What is Wrongful Death Law?

Alexis W.

Wrongful death law is a branch of tort law that allows a victim's estate to recover when someone is killed. Tort law governs both intentional and negligent behavior which causes damage. It is a form of civil law, which means that individuals bring these suits against each other. It also means penalties are monetary, rather than criminal penalties such as jail time.

In wrongful death law, individuals are able to sue for monetary damages.
In wrongful death law, individuals are able to sue for monetary damages.

Under the law in the United States and many other countries, every person owes a legal duty to every other person not to cause harm. If someone breaches that legal duty, either by behaving very carelessly or by doing something intentional to harm another, then the person who is harmed by the negligence or the intentional bad action has a legal right to be made whole. Tort law dictates what the person has to prove to show that the duty was breached, and what types of damages the injured victim is entitled to recover.

When someone dies as a result of a negligent or intentional wrong, that person obviously cannot sue the individual responsible for his injury. The law, however, dictates that someone should still recover and that the person who caused the injury should still have to pay. Wrongful death law is thus in place to allow the estate of the deceased person to sue.

To bring a wrongful death suit under wrongful death law, the plaintiff must have standing. This means he must be in some way related to the deceased victim and he must have an appropriate connection to the victim so as to represent the estate. Husbands, wives, children, or even parents are allowed to bring a wrongful death suit under wrongful death law. Neighbors and casual acquaintances, for example, are generally are not permitted to bring a wrongful death lawsuit.

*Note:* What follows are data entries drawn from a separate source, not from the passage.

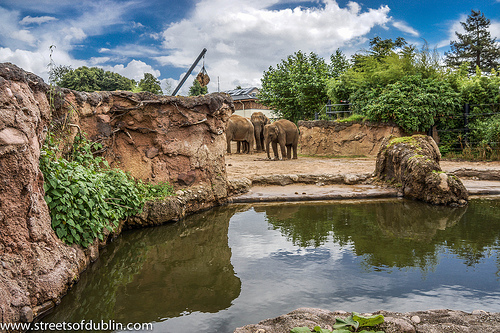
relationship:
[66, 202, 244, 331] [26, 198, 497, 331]
reflection on water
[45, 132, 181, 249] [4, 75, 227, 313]
vine on cliff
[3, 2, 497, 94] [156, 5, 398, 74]
sky with cloud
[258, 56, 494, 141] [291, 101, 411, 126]
foliage behind fence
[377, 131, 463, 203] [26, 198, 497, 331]
rock near water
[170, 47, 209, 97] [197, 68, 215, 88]
pole with bag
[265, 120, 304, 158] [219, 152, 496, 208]
elephant on dirt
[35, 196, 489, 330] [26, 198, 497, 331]
pool of water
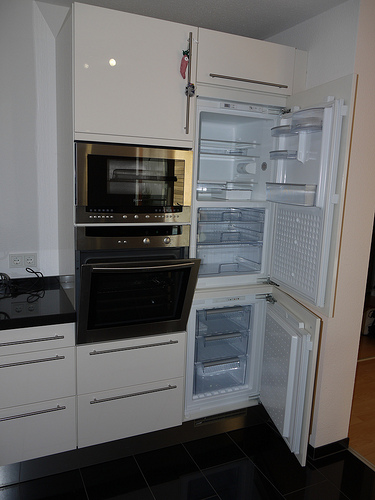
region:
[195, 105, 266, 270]
The inside of a refrigerator.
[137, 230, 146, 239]
A knob on the oven.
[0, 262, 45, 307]
Cord on the counter.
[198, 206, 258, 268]
Shelves inside the refrigerator.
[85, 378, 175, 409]
A handle on a drawer.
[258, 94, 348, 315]
A open door on the refrigerator.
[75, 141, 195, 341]
A stainless steel oven.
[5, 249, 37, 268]
A white wall socket.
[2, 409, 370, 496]
The black tile floor.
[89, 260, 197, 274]
Handle on the oven.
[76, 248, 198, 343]
open oven door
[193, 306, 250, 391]
three clear plastic drawers in the freezer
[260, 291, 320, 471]
open freezer door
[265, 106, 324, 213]
clear plastic trays in the refrigerator door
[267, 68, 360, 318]
open refrigerator door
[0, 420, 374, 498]
shiny black tile floor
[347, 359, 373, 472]
wood floor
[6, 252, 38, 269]
two white power outlets in a wall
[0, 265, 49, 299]
tangled black cords on a counter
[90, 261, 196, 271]
silver metal handle on an oven door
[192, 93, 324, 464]
refrigerators with open doors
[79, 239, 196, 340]
silver oven with open door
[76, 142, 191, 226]
silver and black microwave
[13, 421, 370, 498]
black tile of kitchen floor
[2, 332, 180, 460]
white kitchen cabinets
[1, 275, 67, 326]
black countertop next to oven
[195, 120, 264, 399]
shelves and drawers in fridges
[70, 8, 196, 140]
cabinet above the microwave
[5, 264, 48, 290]
black cord on the countertop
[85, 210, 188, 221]
buttons on the microwave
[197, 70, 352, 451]
a new white refrigerator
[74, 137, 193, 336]
a new silver oven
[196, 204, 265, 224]
a shelf in a refrigerator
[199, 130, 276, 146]
a shelf in a refrigerator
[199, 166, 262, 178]
a shelf in a refrigerator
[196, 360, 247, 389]
a shelf in a refrigerator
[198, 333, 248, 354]
a shelf in a refrigerator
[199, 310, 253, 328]
a shelf in a refrigerator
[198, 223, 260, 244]
a shelf in a refrigerator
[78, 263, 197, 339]
the door of an oven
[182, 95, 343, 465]
White refrigerator with opened doors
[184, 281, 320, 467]
Bottom open door to the freezer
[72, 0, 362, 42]
Ceiling above the refrigerator and stove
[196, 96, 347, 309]
top portion of the refrigerator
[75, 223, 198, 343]
Black stove built into the wall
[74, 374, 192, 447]
Bottom drawer under the stove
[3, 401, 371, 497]
Dark floor that refrigerator and cabinets are setting on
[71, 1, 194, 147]
Top cabinet over the stove and microwave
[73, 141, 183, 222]
Microwave installed over the oven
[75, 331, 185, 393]
The drawer under the over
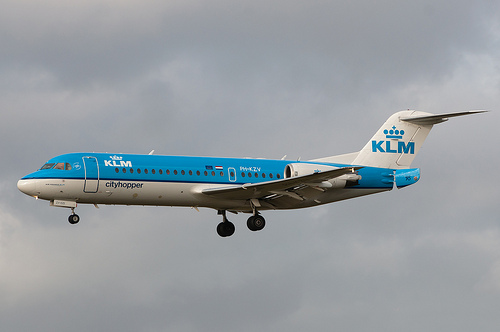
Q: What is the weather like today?
A: It is cloudy.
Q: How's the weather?
A: It is cloudy.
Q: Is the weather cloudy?
A: Yes, it is cloudy.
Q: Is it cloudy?
A: Yes, it is cloudy.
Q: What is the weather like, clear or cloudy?
A: It is cloudy.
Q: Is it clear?
A: No, it is cloudy.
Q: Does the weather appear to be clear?
A: No, it is cloudy.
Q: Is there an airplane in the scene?
A: Yes, there is an airplane.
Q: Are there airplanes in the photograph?
A: Yes, there is an airplane.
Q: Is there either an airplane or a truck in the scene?
A: Yes, there is an airplane.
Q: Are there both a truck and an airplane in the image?
A: No, there is an airplane but no trucks.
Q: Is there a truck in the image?
A: No, there are no trucks.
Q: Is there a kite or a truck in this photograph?
A: No, there are no trucks or kites.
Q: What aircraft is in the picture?
A: The aircraft is an airplane.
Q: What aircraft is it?
A: The aircraft is an airplane.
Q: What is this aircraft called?
A: This is an airplane.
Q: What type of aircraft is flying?
A: The aircraft is an airplane.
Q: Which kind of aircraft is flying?
A: The aircraft is an airplane.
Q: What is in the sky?
A: The plane is in the sky.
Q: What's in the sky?
A: The plane is in the sky.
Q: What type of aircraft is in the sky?
A: The aircraft is an airplane.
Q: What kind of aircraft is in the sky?
A: The aircraft is an airplane.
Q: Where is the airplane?
A: The airplane is in the sky.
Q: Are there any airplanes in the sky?
A: Yes, there is an airplane in the sky.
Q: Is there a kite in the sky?
A: No, there is an airplane in the sky.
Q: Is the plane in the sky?
A: Yes, the plane is in the sky.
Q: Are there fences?
A: No, there are no fences.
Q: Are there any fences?
A: No, there are no fences.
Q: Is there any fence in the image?
A: No, there are no fences.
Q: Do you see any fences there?
A: No, there are no fences.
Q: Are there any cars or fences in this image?
A: No, there are no fences or cars.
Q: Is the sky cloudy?
A: Yes, the sky is cloudy.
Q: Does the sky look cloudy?
A: Yes, the sky is cloudy.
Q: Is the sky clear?
A: No, the sky is cloudy.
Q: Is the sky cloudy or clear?
A: The sky is cloudy.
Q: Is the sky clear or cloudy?
A: The sky is cloudy.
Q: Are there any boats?
A: No, there are no boats.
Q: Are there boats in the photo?
A: No, there are no boats.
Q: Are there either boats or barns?
A: No, there are no boats or barns.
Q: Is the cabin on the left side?
A: Yes, the cabin is on the left of the image.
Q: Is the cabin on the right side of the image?
A: No, the cabin is on the left of the image.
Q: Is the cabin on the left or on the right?
A: The cabin is on the left of the image.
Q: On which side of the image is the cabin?
A: The cabin is on the left of the image.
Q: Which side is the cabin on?
A: The cabin is on the left of the image.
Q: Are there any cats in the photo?
A: No, there are no cats.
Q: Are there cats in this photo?
A: No, there are no cats.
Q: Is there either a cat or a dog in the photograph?
A: No, there are no cats or dogs.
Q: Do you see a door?
A: Yes, there is a door.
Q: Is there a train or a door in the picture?
A: Yes, there is a door.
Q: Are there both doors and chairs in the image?
A: No, there is a door but no chairs.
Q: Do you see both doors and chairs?
A: No, there is a door but no chairs.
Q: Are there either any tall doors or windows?
A: Yes, there is a tall door.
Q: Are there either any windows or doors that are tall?
A: Yes, the door is tall.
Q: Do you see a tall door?
A: Yes, there is a tall door.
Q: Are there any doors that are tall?
A: Yes, there is a door that is tall.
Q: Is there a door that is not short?
A: Yes, there is a tall door.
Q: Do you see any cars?
A: No, there are no cars.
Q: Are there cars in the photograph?
A: No, there are no cars.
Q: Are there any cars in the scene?
A: No, there are no cars.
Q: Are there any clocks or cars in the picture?
A: No, there are no cars or clocks.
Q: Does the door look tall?
A: Yes, the door is tall.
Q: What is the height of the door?
A: The door is tall.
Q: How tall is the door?
A: The door is tall.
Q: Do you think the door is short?
A: No, the door is tall.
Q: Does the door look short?
A: No, the door is tall.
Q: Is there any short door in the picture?
A: No, there is a door but it is tall.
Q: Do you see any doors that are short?
A: No, there is a door but it is tall.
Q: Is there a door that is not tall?
A: No, there is a door but it is tall.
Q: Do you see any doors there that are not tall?
A: No, there is a door but it is tall.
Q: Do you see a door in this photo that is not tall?
A: No, there is a door but it is tall.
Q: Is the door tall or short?
A: The door is tall.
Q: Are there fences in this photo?
A: No, there are no fences.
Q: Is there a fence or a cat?
A: No, there are no fences or cats.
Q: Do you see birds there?
A: No, there are no birds.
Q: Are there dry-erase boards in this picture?
A: No, there are no dry-erase boards.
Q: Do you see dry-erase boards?
A: No, there are no dry-erase boards.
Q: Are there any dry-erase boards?
A: No, there are no dry-erase boards.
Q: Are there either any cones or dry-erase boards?
A: No, there are no dry-erase boards or cones.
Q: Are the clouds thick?
A: Yes, the clouds are thick.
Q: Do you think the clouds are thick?
A: Yes, the clouds are thick.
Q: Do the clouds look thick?
A: Yes, the clouds are thick.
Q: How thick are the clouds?
A: The clouds are thick.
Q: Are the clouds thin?
A: No, the clouds are thick.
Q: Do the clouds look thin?
A: No, the clouds are thick.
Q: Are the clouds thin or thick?
A: The clouds are thick.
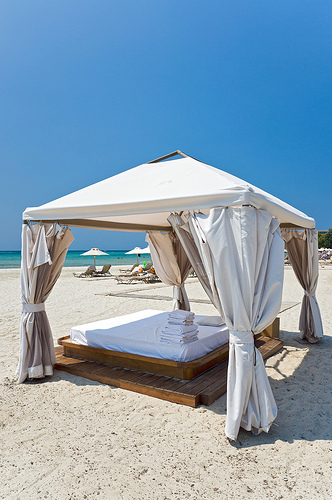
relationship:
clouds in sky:
[2, 1, 308, 260] [1, 1, 321, 265]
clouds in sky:
[0, 0, 332, 253] [1, 1, 321, 265]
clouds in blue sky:
[0, 0, 332, 253] [60, 67, 214, 129]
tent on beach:
[19, 149, 323, 439] [0, 262, 328, 498]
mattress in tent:
[70, 310, 228, 365] [6, 143, 321, 454]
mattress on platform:
[70, 310, 226, 365] [48, 334, 225, 407]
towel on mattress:
[178, 306, 196, 319] [94, 315, 171, 371]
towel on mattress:
[169, 319, 186, 330] [94, 315, 171, 371]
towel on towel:
[171, 322, 193, 335] [178, 306, 196, 319]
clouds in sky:
[0, 0, 332, 253] [172, 27, 236, 86]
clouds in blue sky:
[0, 0, 332, 253] [1, 1, 331, 250]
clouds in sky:
[0, 0, 332, 253] [4, 46, 285, 147]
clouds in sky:
[0, 0, 332, 253] [74, 36, 276, 117]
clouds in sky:
[0, 0, 332, 253] [3, 4, 331, 153]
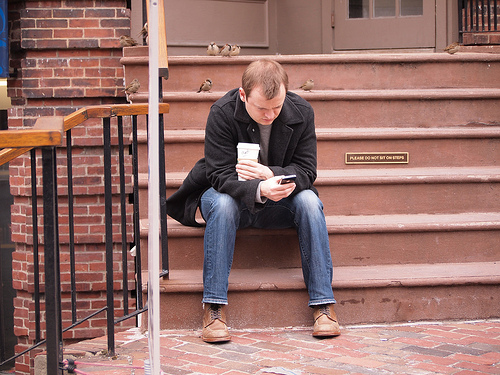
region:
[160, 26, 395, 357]
A man is sitting on the stairs.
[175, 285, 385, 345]
A man is wearing brown shoes.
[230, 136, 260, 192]
The man is holding a cup of coffee.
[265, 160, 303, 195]
A man is holding a cell phone.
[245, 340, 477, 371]
Bricks are on the ground.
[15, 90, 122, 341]
Red bricks are on the building.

The plaintiff bringing the wrongful death suit must generally also prove the other elements of the case that the victim would have had to prove, had he been alive. For example, if a person was suing based on negligence, he would have to prove that the defendant actually was negligent, that the negligence was the proximate or direct cause of injury, and that injury and damages actually occurred. Wrongful death law thus dictates that the plaintiff suing on behalf of the deceased victim would have to prove these same elements in order to recover for the death. The law also dictates that the appropriate settlement for wrongful death is based on the person's life expectancy, the amount of money he made, and other related factors such as the closeness of the deceased person with the plaintiff.